Still less can I agree to any action to slow down the programme for 1952 and 1953. We must complete 230,000 houses in 1952 and 260,000 houses in 1953. All this is arranged. To achieve this programme, some of the houses are already starting; some are in various stages of construction; for others the tenders are arranged. To stop would benefit nobody and injure us greatly. Nor can I agree to any financial "ceiling" calculated to reduce this programme. There is no purpose in such a ceiling. I think that any intellectual faith in this so-called Capital Investment Programme is now more or less abandoned. At several meetings of Ministers no one has seriously supported it.
9.
Meanwhile, we are trying to find substitutes for timber. We must be allowed to use our ingenuity. This experimental work is already begun. The first designs of a "timber-saving house" (as it is formally named I call it "the boneless wonder") are on the way. We may fail. But we must at least have a chance to succeed, if we can.
10.
The other main materials for housing except timber, viz., bricks and cement, can be pushed up in this country without injury to anyone. The steel can be used more intelligently and economically. The Minister of Works and I have circulated a note to the Economic Policy Committee on all this. The statement that coal now used for brick making could be shipped abroad is incorrect. Such coal is of a quality and character as to make it unsuitable for export.
11.
12.
So much for housing.
Part III. "The Grand Design"
*
With regard to the great question with which we are again confronted that is to say the future of sterling I would venture these comments. As an objective, convertibility is, of course, right. A currency in which half the world trades cannot do its full duty unless and until it becomes convertible, But the timing is vital. Any such proposal must spring and be seen to spring from strength and not from weakness. It must be the coping-stone of a policy and not the sign of a retreat. To act now, and to try to support such action, by widely advertised reductions in armaments and housing and social policies seem to me very dangerous. It is playing the old bankers' game.
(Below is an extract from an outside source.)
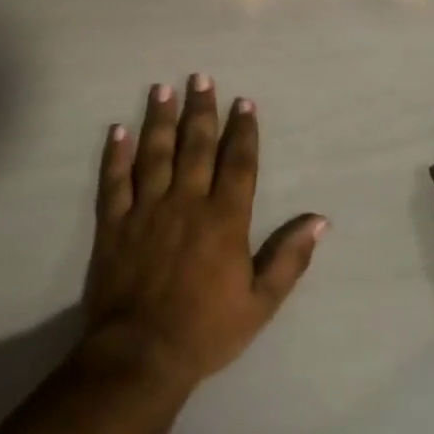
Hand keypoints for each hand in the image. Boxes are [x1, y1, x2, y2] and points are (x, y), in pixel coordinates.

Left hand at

It is the same thing we were asked to do in 1931. It will advertise not our strength but our weakness.
13.
Convertibility should be the culminating point of the grand design when Britain is set upon a new and upward path. It should not be risked at a moment of apparent decline.
14.
Such a policy of development and renaissance I have tried to outline in my paper of 17th June (C. (52) 196). I am indeed glad to see the references to Commonwealth economic policy in the Chancellor of the Exchequer's paper (C. (52) 223).